> [EXERCISE TASKS]
a) Answer these questions from the passage on Fed policy:
(i) In what range is the policy rate now set?
(ii) To what level did the markets reduce the odds of an October rate cut?
(iii) In what year did the Fed decide to enter the Repo market?
b) Retype the passage on Fed policy, starting at "The Repo market is a poorly" and ending at "huge pawn shop.".
c) Does each statement agree with the passage on Fed policy? Answer yes or no and quote the deciding words.
(i) Powell said the Fed made one decision at the meeting.
(ii) Repo loans usually last about a week.
(iii) The dot plot showed the fed funds rate staying unchanged through the rest of 2019 and 2020.

> [SELECTION]
The policy rate is now set in a range of 1.75 to 2.00 percent. While Chairman Jerome Powell left the door open for further cuts if the domestic economic conditions were to deteriorate, pledging that the Fed is data-dependent, not a single official sees the fed fund rate falling lower than 1.5 to 1.75 percent through the end of 2022. The so-called dot plot showed that the fed funds rate will remain unchanged through the rest of 2019 and 2020.
The markets have noticeably reduced the odds of another rate cut in October to 55% compared to 100% before the meeting because the message set the bar higher for further easing. In Greg Ip of the WSJ wrote that Chairman Powell refused to elaborate on what the Fed will do next, leaving less room for misinterpretation and forcing the market to think for itself. In the final analysis, Mr Powell said: “We made one decision at the meeting.” What else could he say. There is a split within the FOMC. The disagreement is unusual, making it difficult to predict which way the monetary stance is heading. In my view, what can be realistically and safely deduced is only one more rate cut of 25bps. Based on what we know about the economy today, we shall then soon have a policy rate that will be lower than the neutral rate and an upward sloping curve. That can only be good.
The Real Deal Is Quantitative Easing At Infinity In the U.S.
The Repo market is a poorly understood subject unless one is active in the money markets. The Repo market is where banks rich in bonds but in need of ready money meet those with cash. It provides a place where assets can be deposited as security for a cash loan for a short period of time--usually overnight. These repurchase agreements-- where cash and collateral is swapped daily-- allows all kinds of banking transactions to take place in a smooth manner and within narrow interest rate boundaries dictated by the current federal funds rate. Because the Repo market is a vital corner of the money system and one of the world’s most important rates, the Fed decided to enter the Repo market in 2013 to assure that the plumbing works well including the trading in the $16 trillion U.S. Treasury market, turning it into a huge pawn shop.

[Data excerpts]

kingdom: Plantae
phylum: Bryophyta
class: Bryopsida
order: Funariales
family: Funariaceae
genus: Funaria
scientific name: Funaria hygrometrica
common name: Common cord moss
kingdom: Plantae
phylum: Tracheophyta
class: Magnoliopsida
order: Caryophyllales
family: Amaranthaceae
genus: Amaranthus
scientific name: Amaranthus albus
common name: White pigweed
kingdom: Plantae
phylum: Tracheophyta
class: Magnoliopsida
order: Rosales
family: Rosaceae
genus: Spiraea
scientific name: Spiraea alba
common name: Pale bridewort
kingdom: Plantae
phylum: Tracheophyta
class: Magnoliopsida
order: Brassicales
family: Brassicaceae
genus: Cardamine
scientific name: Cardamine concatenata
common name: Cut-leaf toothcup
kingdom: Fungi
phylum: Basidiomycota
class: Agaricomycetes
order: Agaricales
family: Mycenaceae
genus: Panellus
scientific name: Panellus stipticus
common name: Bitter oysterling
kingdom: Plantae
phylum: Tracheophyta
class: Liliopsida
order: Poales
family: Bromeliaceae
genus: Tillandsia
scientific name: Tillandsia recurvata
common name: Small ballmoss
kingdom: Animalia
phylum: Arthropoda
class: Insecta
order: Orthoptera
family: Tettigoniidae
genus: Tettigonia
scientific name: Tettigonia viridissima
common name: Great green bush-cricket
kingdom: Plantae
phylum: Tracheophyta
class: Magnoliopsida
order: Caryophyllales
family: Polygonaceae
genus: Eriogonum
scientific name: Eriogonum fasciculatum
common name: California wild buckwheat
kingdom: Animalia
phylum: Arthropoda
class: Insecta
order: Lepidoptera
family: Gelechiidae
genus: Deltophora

> [ANSWERS TO THE PROBLEMS]
a)
(i) 1.75 to 2.00 percent
(ii) 55%
(iii) 2013

b)
The Repo market is a poorly understood subject unless one is active in the money markets. The Repo market is where banks rich in bonds but in need of ready money meet those with cash. It provides a place where assets can be deposited as security for a cash loan for a short period of time--usually overnight. These repurchase agreements-- where cash and collateral is swapped daily-- allows all kinds of banking transactions to take place in a smooth manner and within narrow interest rate boundaries dictated by the current federal funds rate. Because the Repo market is a vital corner of the money system and one of the world’s most important rates, the Fed decided to enter the Repo market in 2013 to assure that the plumbing works well including the trading in the $16 trillion U.S. Treasury market, turning it into a huge pawn shop.

c)
(i) Yes: "We made one decision at the meeting."
(ii) No: "usually overnight"
(iii) Yes: "The so-called dot plot showed that the fed funds rate will remain unchanged through the rest of 2019 and 2020."